Canada’s government-run national health system, often held before Americans as a model method of delivering medical care, has been gradually falling to pieces in recent years, and last week it received what many fear will prove the knock-out blow.
That blow came from Alberta where the provincial Conservative government of Premier Ralph Klein is defying federal laws intended to safeguard the system against private medical practice. Klein unveiled a plan to institute a controversial “two-tier system” in his province – meaning two levels of medical care, one run by the government and delivered without fee, the other delivered privately with a fee attached.
This would end in Alberta the utopian socialist vision that inspired the institution of state medicine in Canada four decades ago, wherein rich and poor alike were to get the same level of care. But it was a vision increasingly belied by reality, because the rich could acquire the best care simply by traveling to the United States.
This they have been doing in ever larger numbers because waiting times for surgical and other specialist services in Canada can run to as much as two years, and people sometimes die waiting for them. One of the central causes for this was the exodus of doctors to the U.S. where their income would wildly exceed what they could earn in Canada.

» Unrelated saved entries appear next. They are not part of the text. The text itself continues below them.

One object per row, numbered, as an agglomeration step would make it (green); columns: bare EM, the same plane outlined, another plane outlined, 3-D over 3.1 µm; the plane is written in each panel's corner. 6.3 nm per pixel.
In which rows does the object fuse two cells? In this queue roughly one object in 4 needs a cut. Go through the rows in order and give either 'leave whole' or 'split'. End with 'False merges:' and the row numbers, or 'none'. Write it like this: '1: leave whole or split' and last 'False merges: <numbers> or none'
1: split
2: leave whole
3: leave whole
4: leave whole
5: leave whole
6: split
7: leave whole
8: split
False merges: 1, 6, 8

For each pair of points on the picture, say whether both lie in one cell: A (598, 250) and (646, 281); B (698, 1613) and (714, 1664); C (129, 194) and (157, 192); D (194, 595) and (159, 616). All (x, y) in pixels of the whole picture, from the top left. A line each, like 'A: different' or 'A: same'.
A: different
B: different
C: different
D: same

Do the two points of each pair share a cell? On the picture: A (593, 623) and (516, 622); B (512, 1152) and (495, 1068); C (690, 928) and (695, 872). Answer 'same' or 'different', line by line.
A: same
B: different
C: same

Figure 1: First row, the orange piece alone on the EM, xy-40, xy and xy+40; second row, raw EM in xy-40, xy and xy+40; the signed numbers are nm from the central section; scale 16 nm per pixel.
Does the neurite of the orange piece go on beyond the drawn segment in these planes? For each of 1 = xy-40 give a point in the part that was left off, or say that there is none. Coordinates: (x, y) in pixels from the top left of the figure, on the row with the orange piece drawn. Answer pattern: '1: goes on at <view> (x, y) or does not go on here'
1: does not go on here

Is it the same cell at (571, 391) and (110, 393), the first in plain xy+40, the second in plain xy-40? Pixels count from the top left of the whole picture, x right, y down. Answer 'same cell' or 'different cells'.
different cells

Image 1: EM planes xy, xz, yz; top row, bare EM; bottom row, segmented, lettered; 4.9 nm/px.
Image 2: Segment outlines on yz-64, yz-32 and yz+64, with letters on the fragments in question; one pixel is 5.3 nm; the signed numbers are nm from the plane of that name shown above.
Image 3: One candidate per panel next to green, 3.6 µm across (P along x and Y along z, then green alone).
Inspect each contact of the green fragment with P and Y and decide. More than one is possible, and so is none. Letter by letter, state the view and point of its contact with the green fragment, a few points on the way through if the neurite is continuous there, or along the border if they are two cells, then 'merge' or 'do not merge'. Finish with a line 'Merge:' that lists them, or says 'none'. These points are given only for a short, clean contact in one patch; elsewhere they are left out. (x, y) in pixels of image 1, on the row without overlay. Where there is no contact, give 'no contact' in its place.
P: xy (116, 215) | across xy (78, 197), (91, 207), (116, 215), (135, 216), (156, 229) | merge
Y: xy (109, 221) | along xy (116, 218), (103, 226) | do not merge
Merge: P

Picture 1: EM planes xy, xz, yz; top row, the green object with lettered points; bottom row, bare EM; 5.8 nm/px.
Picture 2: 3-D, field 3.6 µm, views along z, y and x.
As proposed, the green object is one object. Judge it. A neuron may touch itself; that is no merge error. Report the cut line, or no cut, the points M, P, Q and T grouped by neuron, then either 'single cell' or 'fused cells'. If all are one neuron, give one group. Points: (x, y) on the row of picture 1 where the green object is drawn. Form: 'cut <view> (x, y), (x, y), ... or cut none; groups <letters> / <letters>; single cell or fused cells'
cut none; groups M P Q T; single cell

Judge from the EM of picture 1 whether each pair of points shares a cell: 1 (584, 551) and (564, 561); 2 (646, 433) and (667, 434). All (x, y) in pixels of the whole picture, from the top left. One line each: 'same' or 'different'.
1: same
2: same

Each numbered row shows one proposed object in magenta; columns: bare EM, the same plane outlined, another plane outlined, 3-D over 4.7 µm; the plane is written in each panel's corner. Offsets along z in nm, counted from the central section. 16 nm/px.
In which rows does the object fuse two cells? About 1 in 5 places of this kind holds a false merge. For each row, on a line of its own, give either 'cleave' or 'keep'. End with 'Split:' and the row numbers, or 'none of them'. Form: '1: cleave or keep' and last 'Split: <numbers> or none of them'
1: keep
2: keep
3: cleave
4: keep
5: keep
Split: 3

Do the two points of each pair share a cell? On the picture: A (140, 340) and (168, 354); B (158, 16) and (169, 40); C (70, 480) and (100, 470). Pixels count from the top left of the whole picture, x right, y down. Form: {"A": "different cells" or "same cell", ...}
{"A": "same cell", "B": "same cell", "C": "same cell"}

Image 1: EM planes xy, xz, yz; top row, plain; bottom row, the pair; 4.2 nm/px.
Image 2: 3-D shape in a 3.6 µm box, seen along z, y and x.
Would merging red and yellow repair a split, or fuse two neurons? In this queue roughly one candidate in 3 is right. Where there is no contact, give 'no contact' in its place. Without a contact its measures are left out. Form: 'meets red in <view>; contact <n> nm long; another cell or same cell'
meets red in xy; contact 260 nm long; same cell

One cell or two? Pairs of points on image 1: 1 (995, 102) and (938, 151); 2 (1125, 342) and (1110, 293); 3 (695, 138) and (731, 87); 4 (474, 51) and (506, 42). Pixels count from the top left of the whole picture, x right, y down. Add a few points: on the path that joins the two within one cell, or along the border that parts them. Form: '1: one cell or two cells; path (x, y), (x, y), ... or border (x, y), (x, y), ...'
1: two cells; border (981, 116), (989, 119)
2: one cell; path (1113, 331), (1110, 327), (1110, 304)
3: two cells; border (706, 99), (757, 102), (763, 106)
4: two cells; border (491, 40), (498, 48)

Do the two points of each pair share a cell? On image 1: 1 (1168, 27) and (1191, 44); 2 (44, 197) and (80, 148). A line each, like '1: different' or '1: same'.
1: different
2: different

Klein’s plan instantly created a crisis for the newly elected Conservative federal government of Prime Minister Stephen Harper who had pledged to uphold and defend the national system if elected.
Harper had good reason to make this pledge. He had lost the 2004 federal election because Klein announced, about a week before the vote, that he was about to disclose a separate medical plan for his province. The Liberals spread the story that the two Alberta Conservatives – Klein and Harper – were conspiring to destroy state medicine in Canada, and many voters bought the story.
Something else gave credence to that thesis. Before he began his movement to unite Canada’s conservative parties, Harper had lent his name to a group of disgruntled conservatives in Alberta who had urged Klein to build a “firewall” between the province and the national government. One of their proposals: To establish private medical care in Alberta.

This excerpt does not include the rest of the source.